LISTED RECORDS:
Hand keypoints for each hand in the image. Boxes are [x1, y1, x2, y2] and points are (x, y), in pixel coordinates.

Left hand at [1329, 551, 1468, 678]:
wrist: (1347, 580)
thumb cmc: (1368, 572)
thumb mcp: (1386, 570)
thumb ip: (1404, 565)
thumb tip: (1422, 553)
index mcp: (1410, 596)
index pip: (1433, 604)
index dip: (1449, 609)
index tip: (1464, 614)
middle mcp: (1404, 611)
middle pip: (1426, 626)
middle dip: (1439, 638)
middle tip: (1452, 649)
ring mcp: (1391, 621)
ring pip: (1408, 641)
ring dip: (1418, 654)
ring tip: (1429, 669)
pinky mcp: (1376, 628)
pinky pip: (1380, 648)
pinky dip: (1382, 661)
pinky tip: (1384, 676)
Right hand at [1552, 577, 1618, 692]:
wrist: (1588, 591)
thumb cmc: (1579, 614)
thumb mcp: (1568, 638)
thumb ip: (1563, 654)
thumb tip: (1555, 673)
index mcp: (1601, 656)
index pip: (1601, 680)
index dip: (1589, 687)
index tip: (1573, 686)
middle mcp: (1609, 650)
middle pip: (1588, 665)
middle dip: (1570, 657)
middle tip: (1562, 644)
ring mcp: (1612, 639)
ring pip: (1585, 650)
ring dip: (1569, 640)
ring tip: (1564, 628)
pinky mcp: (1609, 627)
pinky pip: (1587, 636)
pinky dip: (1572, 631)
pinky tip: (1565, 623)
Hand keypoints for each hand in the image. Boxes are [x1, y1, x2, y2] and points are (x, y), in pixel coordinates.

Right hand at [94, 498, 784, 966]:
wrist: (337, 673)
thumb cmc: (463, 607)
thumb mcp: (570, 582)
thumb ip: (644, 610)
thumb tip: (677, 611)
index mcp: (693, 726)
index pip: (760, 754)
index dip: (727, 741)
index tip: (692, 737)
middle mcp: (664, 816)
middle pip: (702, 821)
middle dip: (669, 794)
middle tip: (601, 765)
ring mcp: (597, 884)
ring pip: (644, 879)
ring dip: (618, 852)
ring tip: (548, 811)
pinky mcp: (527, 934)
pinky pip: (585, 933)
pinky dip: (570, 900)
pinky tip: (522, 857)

EXERCISE PROMPT: In the listing above, locate the line containing "middle mcp: (1609, 650)" and the line containing "pinky tip: (1565, 623)". Extract those two lines and every line between them, exactly as written, and only those.

EXPECTED ANSWER:
middle mcp: (1609, 650)
middle pip: (1588, 665)
middle dip: (1570, 657)
middle tip: (1562, 644)
ring mcp: (1612, 639)
ring pip: (1585, 650)
ring dip: (1569, 640)
ring tip: (1564, 628)
pinky mcp: (1609, 627)
pinky pip: (1587, 636)
pinky dip: (1572, 631)
pinky tip: (1565, 623)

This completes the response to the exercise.